Monday, June 28, 2010

Antsy, Anxious and Annoyed

Not too much to report today. Jim had PT and RT in Philly today. He walked almost 2 miles. His Prograf level is stable so the dosage will remain at 1.5 mgs BID. He is still beside himself. He doesn't want to sit, doesn't want to stand, he's tired but can't nap. The meds he's taking are getting him antsy, anxious and annoyed.

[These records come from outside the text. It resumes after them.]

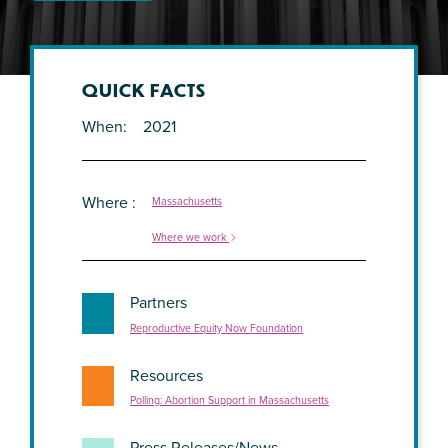
QUICK FACTS
When
2021
Where
Massachusetts
Where we work
Partners
Reproductive Equity Now Foundation
Resources
Polling: Abortion Support in Massachusetts
Press Releases/News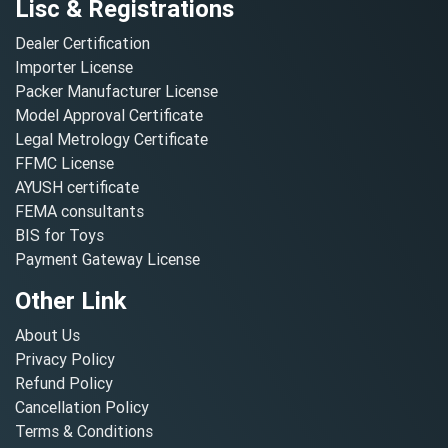
Lisc & Registrations
Dealer Certification
Importer License
Packer Manufacturer License
Model Approval Certificate
Legal Metrology Certificate
FFMC License
AYUSH certificate
FEMA consultants
BIS for Toys
Payment Gateway License
Other Link
About Us
Privacy Policy
Refund Policy
Cancellation Policy
Terms & Conditions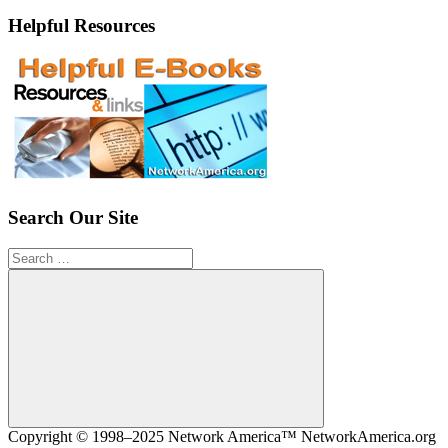
Helpful Resources
Search Our Site
Search
for:
Search
Copyright © 1998–2025 Network America™ NetworkAmerica.org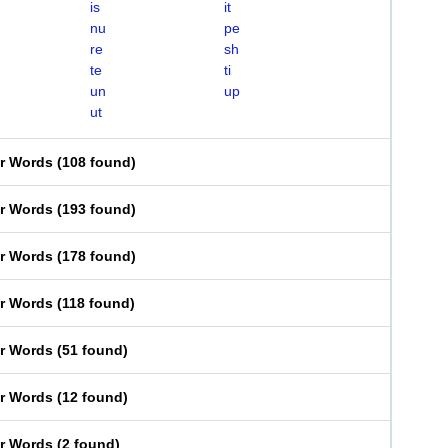
is
it
nu
pe
re
sh
te
ti
un
up
ut
er Words
(
108 found
)
er Words
(
193 found
)
er Words
(
178 found
)
er Words
(
118 found
)
er Words
(
51 found
)
er Words
(
12 found
)
er Words
(
2 found
)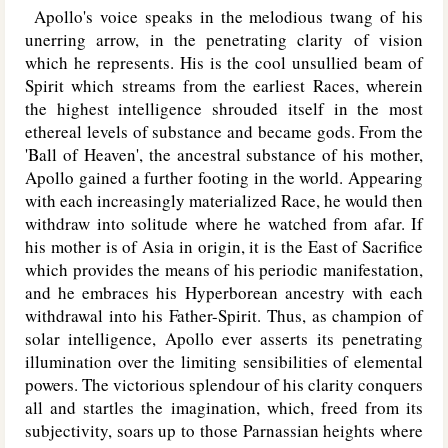
Apollo's voice speaks in the melodious twang of his
unerring arrow, in the penetrating clarity of vision
which he represents. His is the cool unsullied beam of
Spirit which streams from the earliest Races, wherein
the highest intelligence shrouded itself in the most
ethereal levels of substance and became gods. From the
'Ball of Heaven', the ancestral substance of his mother,
Apollo gained a further footing in the world. Appearing
with each increasingly materialized Race, he would then
withdraw into solitude where he watched from afar. If
his mother is of Asia in origin, it is the East of Sacrifice
which provides the means of his periodic manifestation,
and he embraces his Hyperborean ancestry with each
withdrawal into his Father-Spirit. Thus, as champion of
solar intelligence, Apollo ever asserts its penetrating
illumination over the limiting sensibilities of elemental
powers. The victorious splendour of his clarity conquers
all and startles the imagination, which, freed from its
subjectivity, soars up to those Parnassian heights where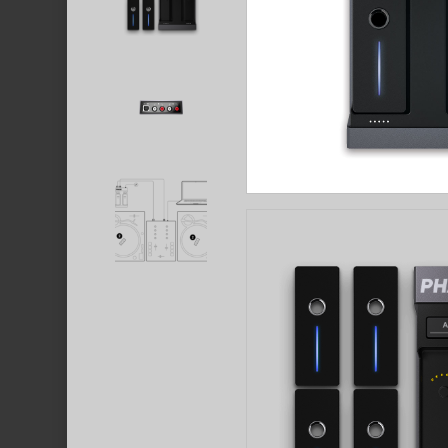
Hit enter to search or ESC to close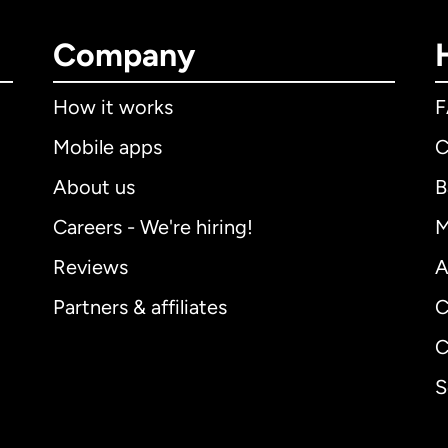
Company
How it works
Mobile apps
C
About us
B
Careers - We're hiring!
M
Reviews
A
Partners & affiliates
C
C
S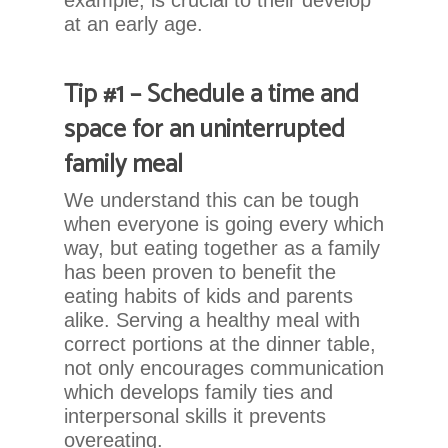
example, is crucial to their develop
that
at an early age.
we
have
completed
Tip #1 – Schedule a time and
and
space for an uninterrupted
that
are
family meal
in-
progress
We understand this can be tough
to
when everyone is going every which
ensure
way, but eating together as a family
that
has been proven to benefit the
our
eating habits of kids and parents
website
alike. Serving a healthy meal with
is
correct portions at the dinner table,
accessible
not only encourages communication
to
which develops family ties and
everyone.
interpersonal skills it prevents
overeating.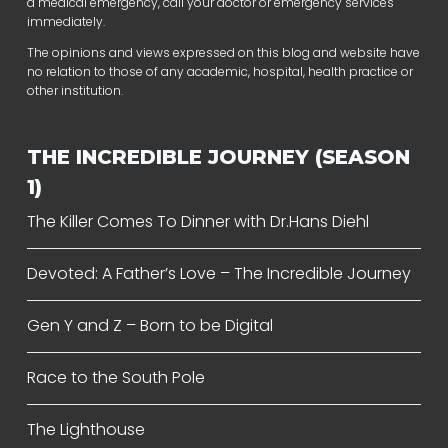
a medical emergency, call your doctor or emergency services
immediately.
The opinions and views expressed on this blog and website have
no relation to those of any academic, hospital, health practice or
other institution.
THE INCREDIBLE JOURNEY (SEASON
1)
The Killer Comes To Dinner with Dr.Hans Diehl
Devoted: A Father’s Love – The Incredible Journey
Gen Y and Z – Born to be Digital
Race to the South Pole
The Lighthouse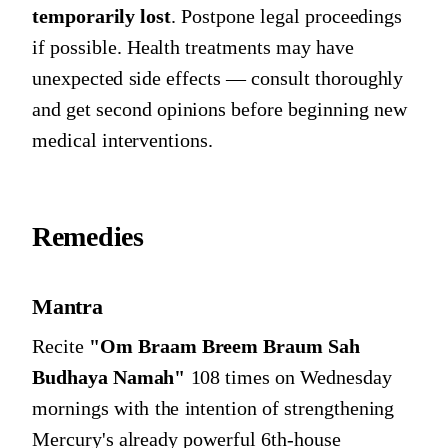
temporarily lost
. Postpone legal proceedings
if possible. Health treatments may have
unexpected side effects — consult thoroughly
and get second opinions before beginning new
medical interventions.
Remedies
Mantra
Recite
"Om Braam Breem Braum Sah
Budhaya Namah"
108 times on Wednesday
mornings with the intention of strengthening
Mercury's already powerful 6th-house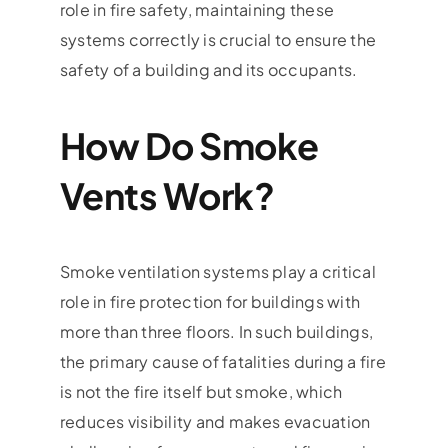
role in fire safety, maintaining these
systems correctly is crucial to ensure the
safety of a building and its occupants.
How Do Smoke
Vents Work?
Smoke ventilation systems play a critical
role in fire protection for buildings with
more than three floors. In such buildings,
the primary cause of fatalities during a fire
is not the fire itself but smoke, which
reduces visibility and makes evacuation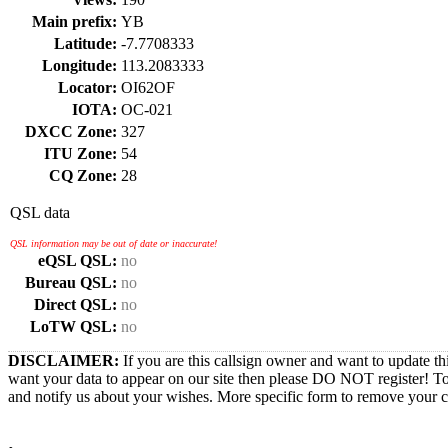
Main prefix:
YB
Latitude:
-7.7708333
Longitude:
113.2083333
Locator:
OI62OF
IOTA:
OC-021
DXCC Zone:
327
ITU Zone:
54
CQ Zone:
28
QSL data
QSL information may be out of date or inaccurate!
eQSL QSL:
no
Bureau QSL:
no
Direct QSL:
no
LoTW QSL:
no
DISCLAIMER:
If you are this callsign owner and want to update th
want your data to appear on our site then please DO NOT register! T
and notify us about your wishes. More specific form to remove your cal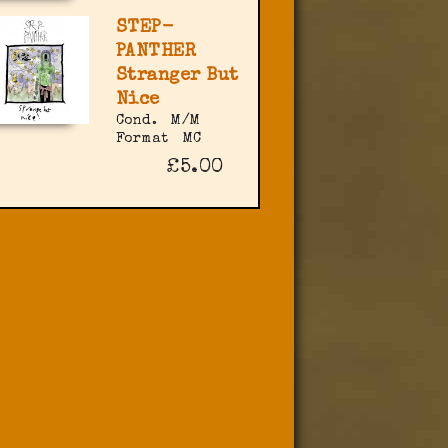
STEP-
PANTHER
Stranger But
Nice
Cond.
M/M
Format
MC
£5.00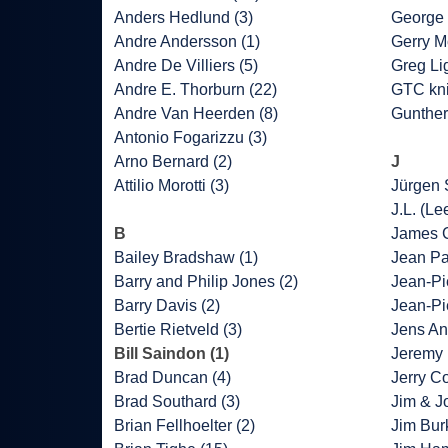
Anders Hedlund (3)
George 
Andre Andersson (1)
Gerry M
Andre De Villiers (5)
Greg Lig
Andre E. Thorburn (22)
GTC kni
Andre Van Heerden (8)
Gunther
Antonio Fogarizzu (3)
Arno Bernard (2)
J
Attilio Morotti (3)
Jürgen 
J.L. (Le
B
James C
Bailey Bradshaw (1)
Jean Pa
Barry and Philip Jones (2)
Jean-Pie
Barry Davis (2)
Jean-Pi
Bertie Rietveld (3)
Jens An
Bill Saindon (1)
Jeremy 
Brad Duncan (4)
Jerry Co
Brad Southard (3)
Jim & J
Brian Fellhoelter (2)
Jim Bur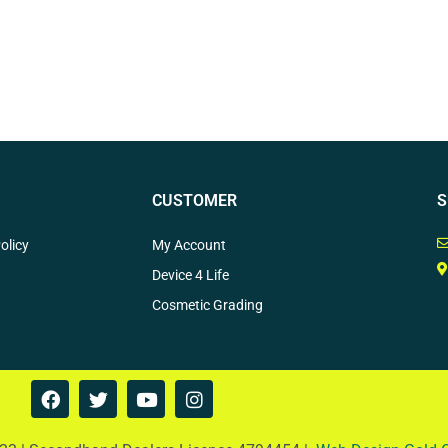
CUSTOMER
S
olicy
My Account
Device 4 Life
Cosmetic Grading
F
T
Y
I
a
w
o
n
c
i
u
s
e
t
t
t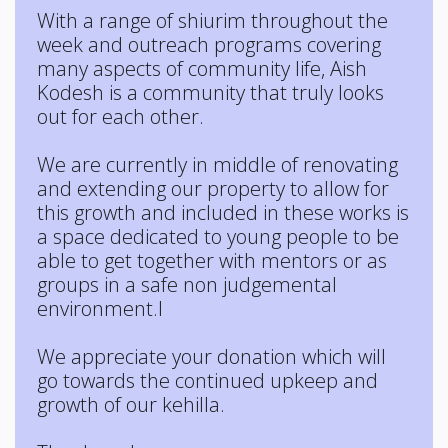
With a range of shiurim throughout the
week and outreach programs covering
many aspects of community life, Aish
Kodesh is a community that truly looks
out for each other.
We are currently in middle of renovating
and extending our property to allow for
this growth and included in these works is
a space dedicated to young people to be
able to get together with mentors or as
groups in a safe non judgemental
environment.l
We appreciate your donation which will
go towards the continued upkeep and
growth of our kehilla.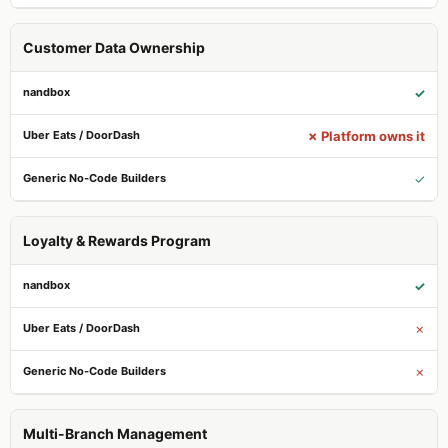
Customer Data Ownership
✓
✗ Platform owns it
✓
Loyalty & Rewards Program
✓
✗
✗
Multi-Branch Management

Things seem to be looking up *fingers crossed, knocking on wood*. Again, I'm always thinking that there may be something lurking around the corner. I guess this is a good thing and a bad thing. I want to enjoy the good times while I have them and not think about the bad that may be lurking. At the same time, I can't kid myself to believe that things will be perfect. It's a balancing act that I hope I can maintain. I'm hoping in time I may believe that things will be better and my main focus won't be CF related, rather thoughts of fun things that I've been wanting to do for YEARS but CF took away. To name a few:
Hiking.
Play with the dogs in the snow WITH Jim.
Kayaking (not sure that will happen with Jim's motion sickness).
Do random things without thinking about getting home in time to do treatments.

My list is much longer but I can't seem to get my thoughts wrapped around all of the possibilities!
*Umm...this is my list. Hopefully Jim will be agreeable to most of them!* If not, who's in?!

As usual, I think about Jim's donor and his family every day and am so thankful that they have shared a part of themselves so Jim and I can have a better life.